Here are pictures of some of the other things we've been busy with lately:
You never know what is lurking under the earth when you harvest your carrots!
The girls (and Frankie) have been taking over the ironing for me.
While I was in labor, my mother taught AnnaMarie and Tasha how to cast on (Audrey is left-handed, so we're still figuring out how to teach her).
Who says wigs are just for grandmas?
Some of the "fun" that Victoria will get to miss out on:
Ken: "Tasha, will you let Evangeline sit there so she won't be sad?"

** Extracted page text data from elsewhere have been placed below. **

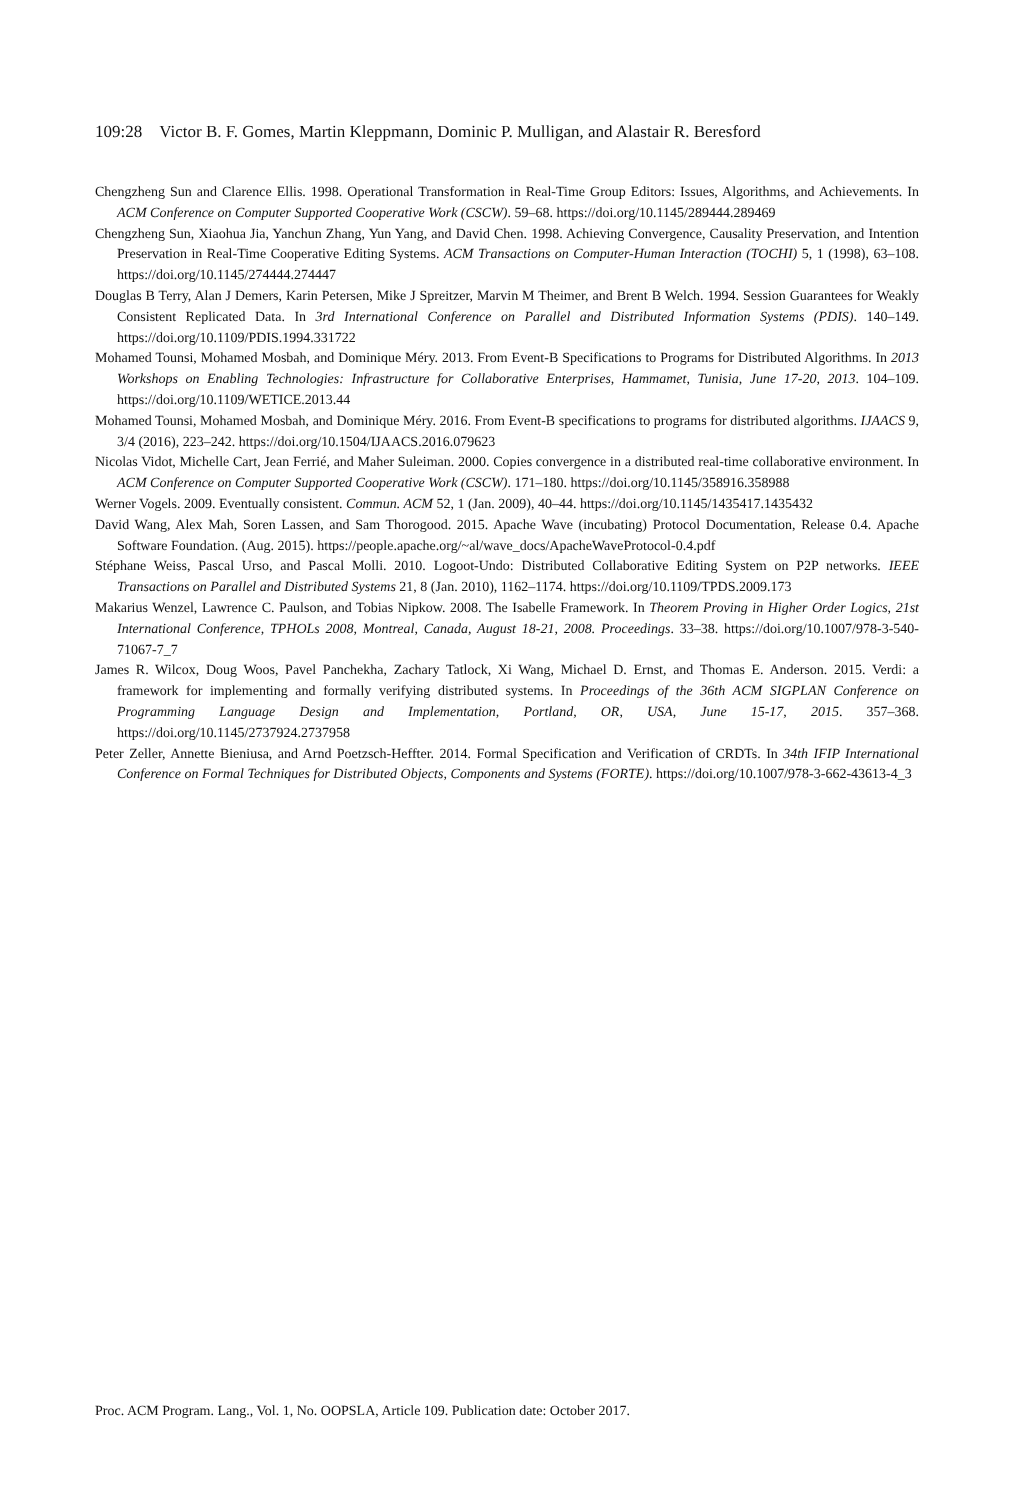109:28 Victor B. F. Gomes, Martin Kleppmann, Dominic P. Mulligan, and Alastair R. Beresford
Chengzheng Sun and Clarence Ellis. 1998. Operational Transformation in Real-Time Group Editors: Issues, Algorithms, and Achievements. In ACM Conference on Computer Supported Cooperative Work (CSCW). 59–68. https://doi.org/10.1145/289444.289469
Chengzheng Sun, Xiaohua Jia, Yanchun Zhang, Yun Yang, and David Chen. 1998. Achieving Convergence, Causality Preservation, and Intention Preservation in Real-Time Cooperative Editing Systems. ACM Transactions on Computer-Human Interaction (TOCHI) 5, 1 (1998), 63–108. https://doi.org/10.1145/274444.274447
Douglas B Terry, Alan J Demers, Karin Petersen, Mike J Spreitzer, Marvin M Theimer, and Brent B Welch. 1994. Session Guarantees for Weakly Consistent Replicated Data. In 3rd International Conference on Parallel and Distributed Information Systems (PDIS). 140–149. https://doi.org/10.1109/PDIS.1994.331722
Mohamed Tounsi, Mohamed Mosbah, and Dominique Méry. 2013. From Event-B Specifications to Programs for Distributed Algorithms. In 2013 Workshops on Enabling Technologies: Infrastructure for Collaborative Enterprises, Hammamet, Tunisia, June 17-20, 2013. 104–109. https://doi.org/10.1109/WETICE.2013.44
Mohamed Tounsi, Mohamed Mosbah, and Dominique Méry. 2016. From Event-B specifications to programs for distributed algorithms. IJAACS 9, 3/4 (2016), 223–242. https://doi.org/10.1504/IJAACS.2016.079623
Nicolas Vidot, Michelle Cart, Jean Ferrié, and Maher Suleiman. 2000. Copies convergence in a distributed real-time collaborative environment. In ACM Conference on Computer Supported Cooperative Work (CSCW). 171–180. https://doi.org/10.1145/358916.358988
Werner Vogels. 2009. Eventually consistent. Commun. ACM 52, 1 (Jan. 2009), 40–44. https://doi.org/10.1145/1435417.1435432
David Wang, Alex Mah, Soren Lassen, and Sam Thorogood. 2015. Apache Wave (incubating) Protocol Documentation, Release 0.4. Apache Software Foundation. (Aug. 2015). https://people.apache.org/~al/wave_docs/ApacheWaveProtocol-0.4.pdf
Stéphane Weiss, Pascal Urso, and Pascal Molli. 2010. Logoot-Undo: Distributed Collaborative Editing System on P2P networks. IEEE Transactions on Parallel and Distributed Systems 21, 8 (Jan. 2010), 1162–1174. https://doi.org/10.1109/TPDS.2009.173
Makarius Wenzel, Lawrence C. Paulson, and Tobias Nipkow. 2008. The Isabelle Framework. In Theorem Proving in Higher Order Logics, 21st International Conference, TPHOLs 2008, Montreal, Canada, August 18-21, 2008. Proceedings. 33–38. https://doi.org/10.1007/978-3-540-71067-7_7
James R. Wilcox, Doug Woos, Pavel Panchekha, Zachary Tatlock, Xi Wang, Michael D. Ernst, and Thomas E. Anderson. 2015. Verdi: a framework for implementing and formally verifying distributed systems. In Proceedings of the 36th ACM SIGPLAN Conference on Programming Language Design and Implementation, Portland, OR, USA, June 15-17, 2015. 357–368. https://doi.org/10.1145/2737924.2737958
Peter Zeller, Annette Bieniusa, and Arnd Poetzsch-Heffter. 2014. Formal Specification and Verification of CRDTs. In 34th IFIP International Conference on Formal Techniques for Distributed Objects, Components and Systems (FORTE). https://doi.org/10.1007/978-3-662-43613-4_3
Proc. ACM Program. Lang., Vol. 1, No. OOPSLA, Article 109. Publication date: October 2017.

Evangeline: "Hey, I want to sit on Mami's lap!"
The girls at the fair, "Where a kid can be a kid."
I'd like to leave you with a quote from one of my favorites, Laura Ingalls Wilder, on "Challenges".
"A difficulty raiseth the spirit of a great man. He hath a mind to wrestle with it and give it a fall. A man's mind must be very low if the difficulty doth not make part of his pleasure." By the test of these words of Lord Halifax, there are a number of great persons in the world today.After all, what is a difficulty but a direct challenge? "Here I am in your way," it says, "you cannot get around me nor overcome me! I have blocked your path!" Anyone of spirit will accept the challenge and find some way to get around or over or through that obstacle. Yes! And find pleasure in the difficulty for the sheer joy of surmounting it as well as because there has been an opportunity once more to prove one's strenngth and cunning and, by the very use of these qualities, cause an increase of them.
The overcoming of one difficulty makes easier the conquering of the next until finally we are almost invincible. Success actually becomes a habit through the determined overcoming of obstacles as we meet them one by one."